Trinity Area director of fiscal services David Roussos said local taxpayers can expect to see smaller increases in their tax bills as hikes in pension contributions taper off.
“I don’t believe you’re going to see anywhere near the level (of exceptions) there are now,” Roussos said.
Fixed costs like pensions are harder to cover for districts with weaker tax bases.
These districts depend to a greater degree on the state to operate, but are held to the same standards as more affluent counterparts.
Buckheit said the average Pennsylvania district gets about 35 percent of its revenue from the state, compared to roughly 44 percent nationwide.
“If you look at spending per student, you have the largest gap of any state in the country between the highest and lowest (districts),” Buckheit said.

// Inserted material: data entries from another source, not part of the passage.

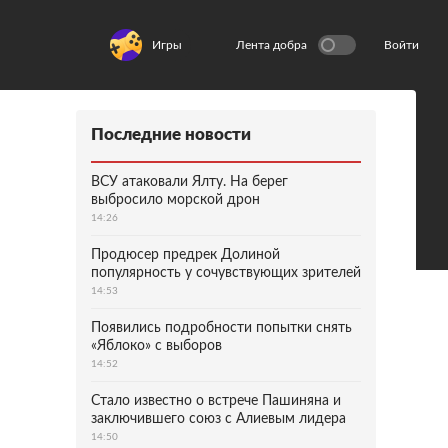
Игры
Лента добра
Войти
Последние новости
ВСУ атаковали Ялту. На берег
выбросило морской дрон
14:26
Продюсер предрек Долиной
популярность у сочувствующих зрителей
14:53
Появились подробности попытки снять
«Яблоко» с выборов
14:52
Стало известно о встрече Пашиняна и
заключившего союз с Алиевым лидера
14:50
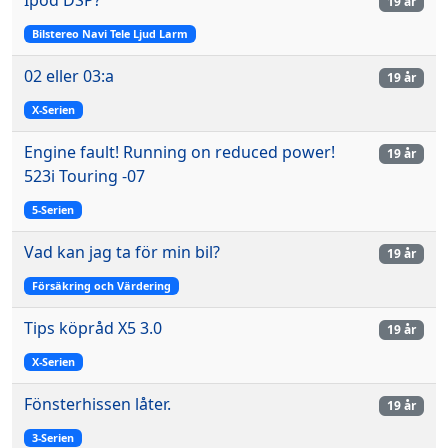
19 år
Bilstereo Navi Tele Ljud Larm
02 eller 03:a
19 år
X-Serien
Engine fault! Running on reduced power!
19 år
523i Touring -07
5-Serien
Vad kan jag ta för min bil?
19 år
Försäkring och Värdering
Tips köpråd X5 3.0
19 år
X-Serien
Fönsterhissen låter.
19 år
3-Serien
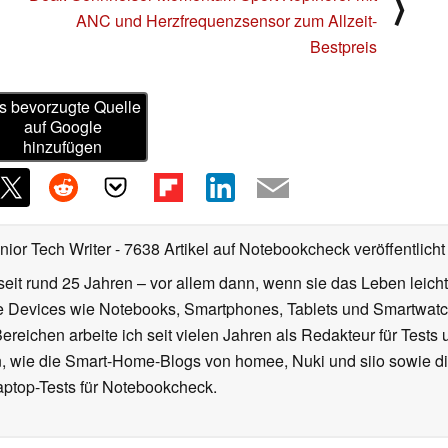
⟩
ANC und Herzfrequenzsensor zum Allzeit-
Bestpreis
s bevorzugte Quelle
auf Google
hinzufügen
nior Tech Writer
- 7638 Artikel auf Notebookcheck veröffentlicht
seit rund 25 Jahren – vor allem dann, wenn sie das Leben leicht
le Devices wie Notebooks, Smartphones, Tablets und Smartw
reichen arbeite ich seit vielen Jahren als Redakteur für Tests 
 wie die Smart-Home-Blogs von homee, Nuki und siio sowie di
aptop-Tests für Notebookcheck.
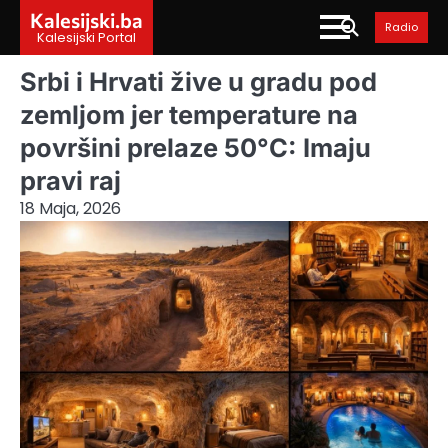
Skip
Kalesijski.ba
Radio
to
Kalesijski Portal
content
Srbi i Hrvati žive u gradu pod
zemljom jer temperature na
površini prelaze 50°C: Imaju
pravi raj
18 Maja, 2026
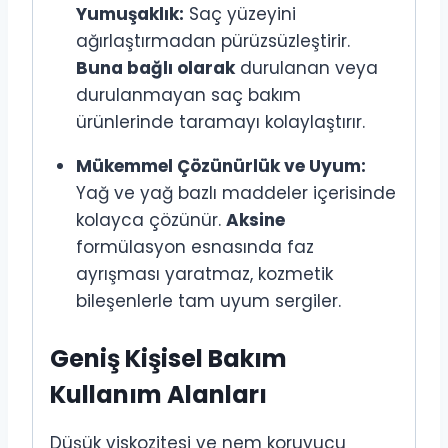
Yumuşaklık:
Saç yüzeyini
ağırlaştırmadan pürüzsüzleştirir.
Buna bağlı olarak
durulanan veya
durulanmayan saç bakım
ürünlerinde taramayı kolaylaştırır.
Mükemmel Çözünürlük ve Uyum:
Yağ ve yağ bazlı maddeler içerisinde
kolayca çözünür.
Aksine
formülasyon esnasında faz
ayrışması yaratmaz, kozmetik
bileşenlerle tam uyum sergiler.
Geniş Kişisel Bakım
Kullanım Alanları
Düşük viskozitesi ve nem koruyucu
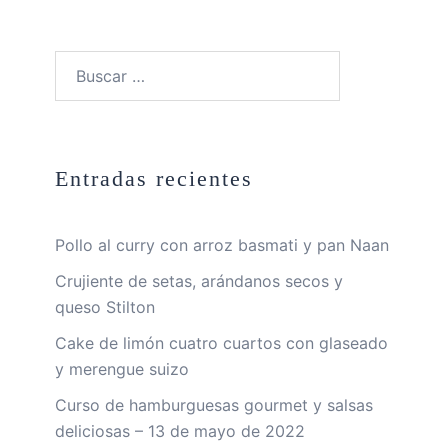
Buscar:
Entradas recientes
Pollo al curry con arroz basmati y pan Naan
Crujiente de setas, arándanos secos y
queso Stilton
Cake de limón cuatro cuartos con glaseado
y merengue suizo
Curso de hamburguesas gourmet y salsas
deliciosas – 13 de mayo de 2022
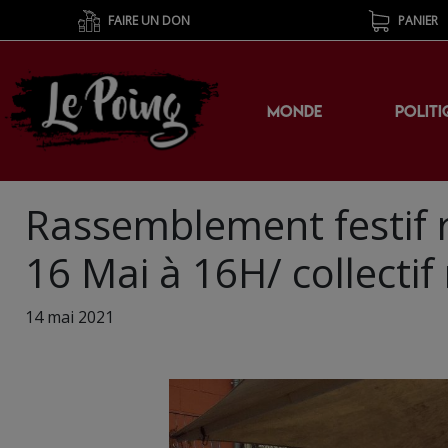
FAIRE UN DON
PANIER
MONDE
POLITI
Rassemblement festif 
16 Mai à 16H/ collecti
14 mai 2021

The state has implemented a new formula meant to prioritize disadvantaged districts when divvying up basic education funds.
Buckheit said the the formula applies only to new revenue, so that “it’s going to take time for us to level the playing field” without enough new money.
Charleroi Area, in the economically distressed Mon Valley, relies on the state for about 60 percent of its revenue.
Zahand said the district has reduced its staff by not replacing 6 1/2 teachers and two administrators who retired over the last two years. Despite these and other cost-cutting measures, district officials raised taxes by seven mills to balance this year’s budget.
The district’s struggles will continue without more relief from Harrisburg, she said.
“I think they need to put themselves in our shoes, ” she said. “I mean, we’re looking at the number of color copies each employee uses.
“We’re doing a pennies equal dollars philosophy because that’s what we’re down to.”